Brendan Boyle, the Democratic co-chairman of the Friends of Ireland caucus, told the Guardian: “The nonsensical utterings of John Bolton should not be taken seriously. He has no role in trade agreements. Zero.”
In other words, Boris Johnson had better know that Bolton’s floating checks his writ can’t cash. It’s not the first time Pelosi has warned that Congress won’t take up any trade agreements without a safeguard on the open border in Ireland, either. Trade agreements don’t take the usual form of treaties, which can be ratified with a two-thirds vote in the US Senate alone. The agreement has to be written into statutory law, which requires the House to act as well. Pelosi has a lot more say on trade policy, in other words, than a national security adviser.
Even if Pelosi was inclined to move forward, Congress still has yet to take up the US-Mexico-Canada Agreement, the replacement for NAFTA. Trump has been hoping to push Pelosi to get that process started, and which is more urgent for the Trump administration to score a win on Trump’s promise to rewrite NAFTA than a new trade deal with the UK. But as long as Brexit ignores the issue of a hard border in Ireland, the latter has zero chance of getting any attention at all, even in a potential GOP-controlled House after the midterms.
Bolton’s transgression is relatively mild, however, when compared to the latest from Johnson himself. Frustrated by attempts to block a no-deal Brexit, the Prime Minister accused opposing MPs of being collaborators with the EU in language that hinted at … treason?
Hours after senior lawmakers said they would seek to prevent any attempt to ignore parliament over Brexit, Johnson used a question-and-answer session on Facebook to attack them.
“There is a terrible kind of collaboration as it were going on between those who think they can block Brexit in parliament and our European friends,” Johnson, who has been hailed by the U.S. president as “Britain’s Trump”, said on Facebook.

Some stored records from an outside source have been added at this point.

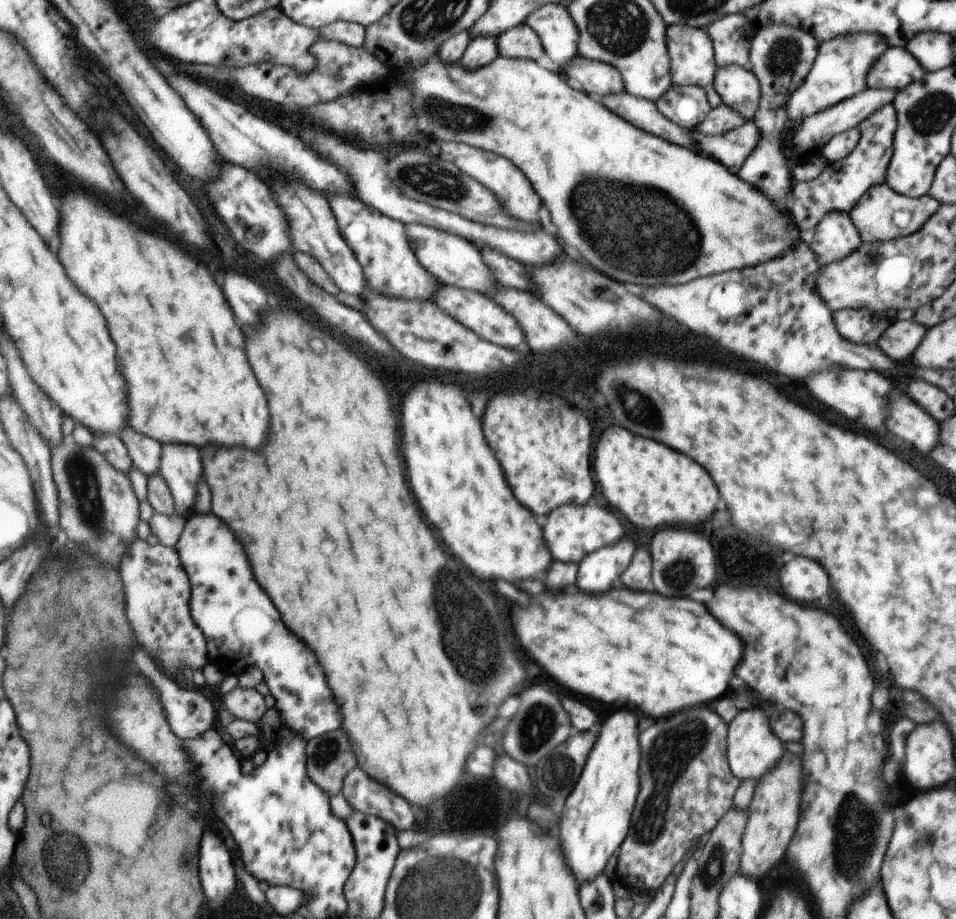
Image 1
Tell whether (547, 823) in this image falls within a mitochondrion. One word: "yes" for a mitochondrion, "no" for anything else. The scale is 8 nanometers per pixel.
no

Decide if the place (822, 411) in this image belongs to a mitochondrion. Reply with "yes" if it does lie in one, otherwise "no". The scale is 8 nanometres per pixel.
no

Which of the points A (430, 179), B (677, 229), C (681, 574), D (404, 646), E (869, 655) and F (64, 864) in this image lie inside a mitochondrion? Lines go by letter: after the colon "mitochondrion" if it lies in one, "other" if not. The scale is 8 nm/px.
A: mitochondrion
B: mitochondrion
C: mitochondrion
D: other
E: other
F: mitochondrion

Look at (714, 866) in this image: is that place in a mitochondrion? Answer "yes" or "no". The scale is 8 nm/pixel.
yes

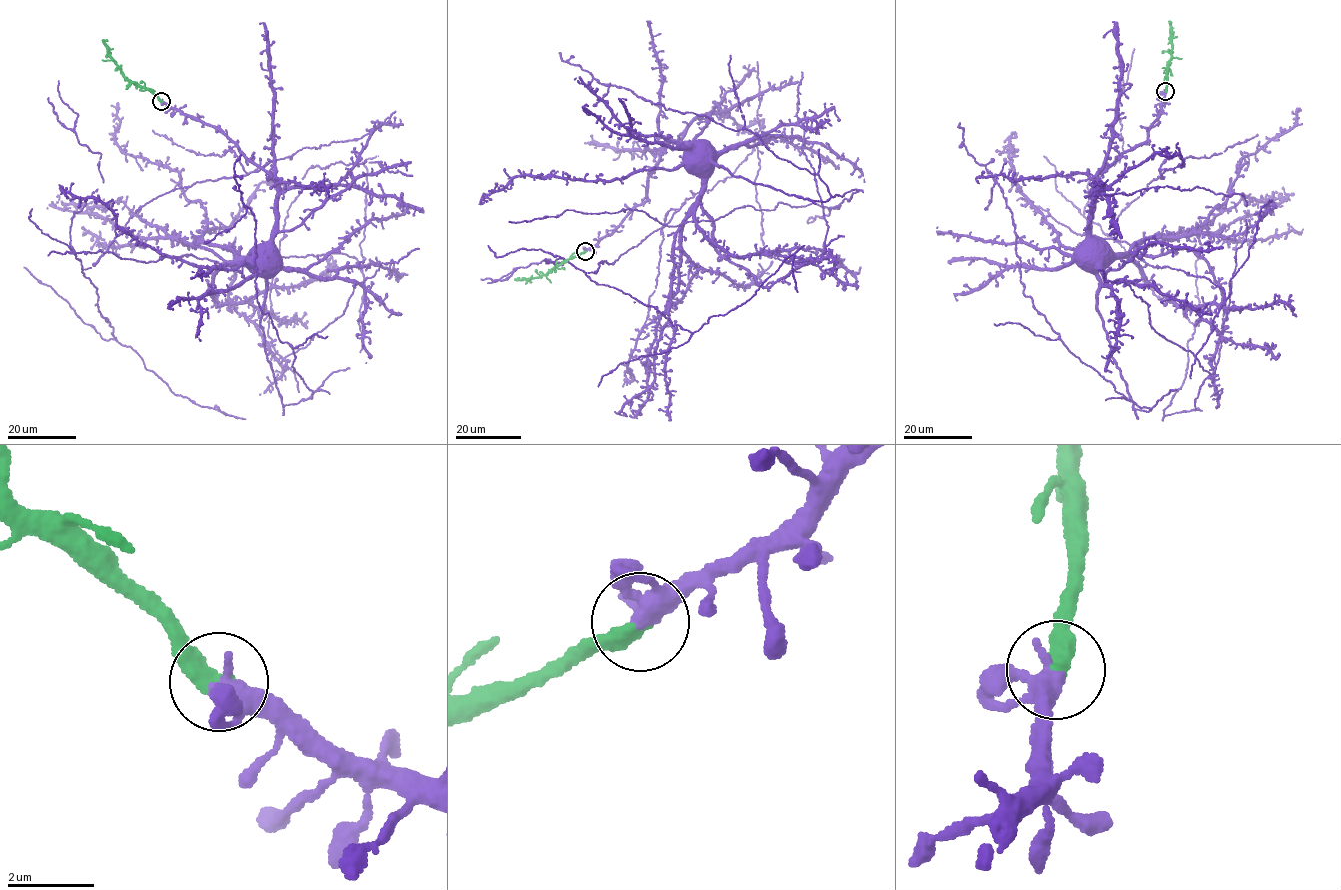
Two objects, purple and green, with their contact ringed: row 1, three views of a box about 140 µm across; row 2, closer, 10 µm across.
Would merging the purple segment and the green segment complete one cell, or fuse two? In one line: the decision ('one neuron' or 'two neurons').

“We need our European friends to compromise and the more they think that there’s a chance that Brexit can be blocked in parliament, the more adamant they are in sticking to their position,” Johnson said.
A majority in Parliament have already expressed opposition to a no-deal Brexit in a vote that took place before Johnson became PM. It’s hardly a “collaboration” to reject the idea of a hard break without any kind of trade arrangement with the country’s key trading partner. Johnson’s rhetoric is guaranteed to harden positions rather than finding any common ground that might exist.
Johnson’s heading into a constitutional crisis in which he might be forced to prorogue Parliament to keep from getting the boot in a no-confidence vote. The US should distance itself from the trainwreck to come, Bolton included.